# Yucky Weekend.......



## mswalt (Sep 14, 2004)

Ever have one of those funks where you just didn't enjoy being out there? This happened to me this weekend. Long, three day weekend and we thought we'd take the grandkids to the local State Park for a weekend of camping and swimming in their nice pool.

So far, so good. Just as we're checking in on Friday afternoon, a thunderstorm breaks out. Nothing like setting up your Outback in the rain and mud.

Clears up and the DIL brings the kids out a little later. Cook some filets on the George Goreman, baked potato, corn on the cob, watermelon and brownies for dessert. Not bad. Enjoyed every morsel.

Next day, head over to the local town meeting place for a chili cook off. Walk around for about an hour, bored to tears. Eat a nice lunch at a local eatery and head back to the trailer. Get to the pool, swim for about 45 minutes, thunderstorm breaks out, pool closes. Go back to the trailer and sit it out. Luckily, thought to put up the canopy over the picnic table so we could stay dry.

Mud and sand all over the palce. Could not keep the trailer clean for nuttin'! I hate that. Decide we would not sit around for another day of this, so packed up and came home today, a day early. Luckily, today's the prettiest day of the weekend so we didn't have to fight the rain. Had to drive to two different rv parks to use their dump station though, didn't want to mess with the one at the state park.

Came home, mowed the yard, trimmed the bushes, put the stuff from the trip away (laundry, laundry, and more laundry).

I'll tell you. I was glad to get home. I just didn't feel like fighting the rain and the sand and the mud.

Ever been there? This was the first time I didn't enjoy myself.

I guess I'm just the "resort" kind of camper. Give me some asphalt, a pool, a sauna, hookups, a nice clubhouse and showers and I'm set.

Oh, well, fall rally in a few weeks.

Mark


----------



## N7OQ (Jun 10, 2006)

I love the rain but I have to agree that sand and mud is no fun.
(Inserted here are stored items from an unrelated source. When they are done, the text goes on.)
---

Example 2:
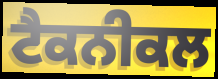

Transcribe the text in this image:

ਟੈਕਨੀਕਲ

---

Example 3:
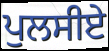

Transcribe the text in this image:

ਪੁਲਸੀਏ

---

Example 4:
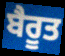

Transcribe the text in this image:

ਬੈਰੂਤ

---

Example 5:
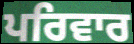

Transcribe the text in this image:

ਪਰਿਵਾਰ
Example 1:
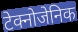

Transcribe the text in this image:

टेक्नोजेनिक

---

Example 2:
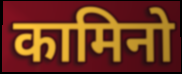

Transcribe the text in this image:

कामिनो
Sorry you had such a bad weekend and hope you have a rally to make up for it.


----------



## garyb1st (Dec 6, 2007)

Yup. Been there, done that. Too bad the rain had to "rain on your parade". At least the sun came out to keep you warm and dry the rest of the weekend. 
Gary


----------



## tdvffjohn (Mar 10, 2005)

mswalt said:


> DIL brings the kids out a little later. Cook some filets on the George Goreman, baked potato, corn on the cob, watermelon and brownies for dessert. Not bad. Enjoyed every morsel.
> 
> .
> 
> ...


Might have been a different menu but reading this line brought me back to Branson last summer.
















John


----------



## mswalt (Sep 14, 2004)

> Might have been a different menu but reading this line brought me back to Branson last summer.
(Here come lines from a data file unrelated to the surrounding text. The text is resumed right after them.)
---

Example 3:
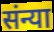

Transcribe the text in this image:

संन्या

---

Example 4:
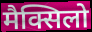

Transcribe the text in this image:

मैक्सिलो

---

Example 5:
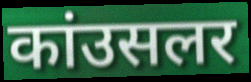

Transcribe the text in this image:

कांउसलर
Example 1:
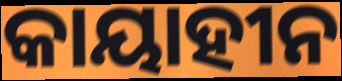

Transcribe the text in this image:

କାୟାହୀନ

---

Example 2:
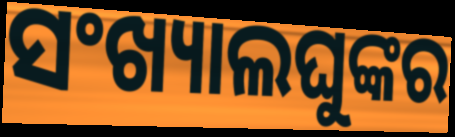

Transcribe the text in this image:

ସଂଖ୍ୟାଲଘୁଙ୍କର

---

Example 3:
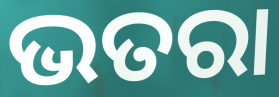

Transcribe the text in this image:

ଭତରା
Yeah, now that was camping.

Mark


----------



## john7349 (Jan 13, 2008)

We go to the Oregon / washington coast quite often. Sometimes the rain is bad enough, but with the blowing sand also, that's just too much. Now EASTERN oregon... Usually dry







.


----------



## Herkdoctor (Dec 27, 2006)

Sorry to hear that your weekend didn't go quite as planned. Ours started out not so good. We planned this really great weekend with the girls down in San Antonio (got there Friday night) and after having issues getting into our site, we realized that it was only equipped for 30 AMPS..... moved sites in the rain, spent the night, got up ready to head to Sea World then the phone call comes..... Scott was recalled into work due to the storms







So not even 12 hours after we got to San Antonio we were headed back to Abilene.....

Seeing no need to waste the weekend at the house (and the camper was already stocked) we made serveral phone calls on our way back looking for a place to camp. Called Hords Creek ....needed a 4 day notice...that was out....called Abilene State Park...was told to call back -- thought that maybe the park was still cleaning up after the floods, so took a chance and called the Abilene KOA. They had space available -- hummm, a holiday weekend and space available....I was wondering if it was as bad as I remember you saying and started having second thoughts.......well glad to say that the park was clean, the pool was open and the staff was great! The girls, my mother, and me managed to "camp" the weekend away even though we were 20 minutes from our house









Michelle


----------



## battalionchief3 (Jun 27, 2006)

Im glad were not the only ones with....laundry....laundry and more laundry after a trip.


----------



## Justman (Jul 22, 2006)

battalionchief3 said:


> Im glad were not the only ones with....laundry....laundry and more laundry after a trip.


This is my wife's chief compalint when we get back to the house. I figure we could all go without clothes, but I'm sure that someone would complain.


----------



## Sayonara (Jul 23, 2007)

Mud and sand - the kids just gravitate towards it.... UGH!
Its ok, you did the right thing. get out of the funk and into some housework. 
Youll be enjoying yourself soon again!!


----------



## Camper Louise (Aug 7, 2004)

Justman said:


> I'm glad were not the only ones with....laundry....laundry and more laundry after a trip.


This is my wife's chief complaint when we get back to the house. I figure we could all go without clothes, but I'm sure that someone would complain.








[/quote]

To make coming home from a "dirty or long" camp trip more pleasant I spend about $30 and 3 hours...
I go to the Laundromat after a camp trip and do all my loads at once, I use all the triple and quad washers, read a book for 35 minutes, switch the loads to large dryers, read my book for another 45 minutes, fold all my clothes, sort what needs to go back in my trailer and...Voila it is done... That money is the best spent after a long trip and then I don't spend days moving loads of laundry at home and...sheets, sleeping bags and/or rugs are done in industrial machines (saves my washer and dryer).
I am a HAPPY CAMPER when the laundry in done!


----------



## Castle Rock Outbackers (Jan 18, 2004)

Sorry Mark...you weren't at Abilene State Park were you?









Out of 42 camping trips in 5 years, we left early twice. Once for buggers, and once for a rattlesnake under our camper.

Randy


----------



## mswalt (Sep 14, 2004)

> Sorry Mark...you weren't at Abilene State Park were you?


As a matter of fact, we were. But, please note we hadn't been there for over a year. As a matter of fact, our annual Parks Pass ran out in May of 2008 and we hadn't even used it one time since May 07!

Mark


----------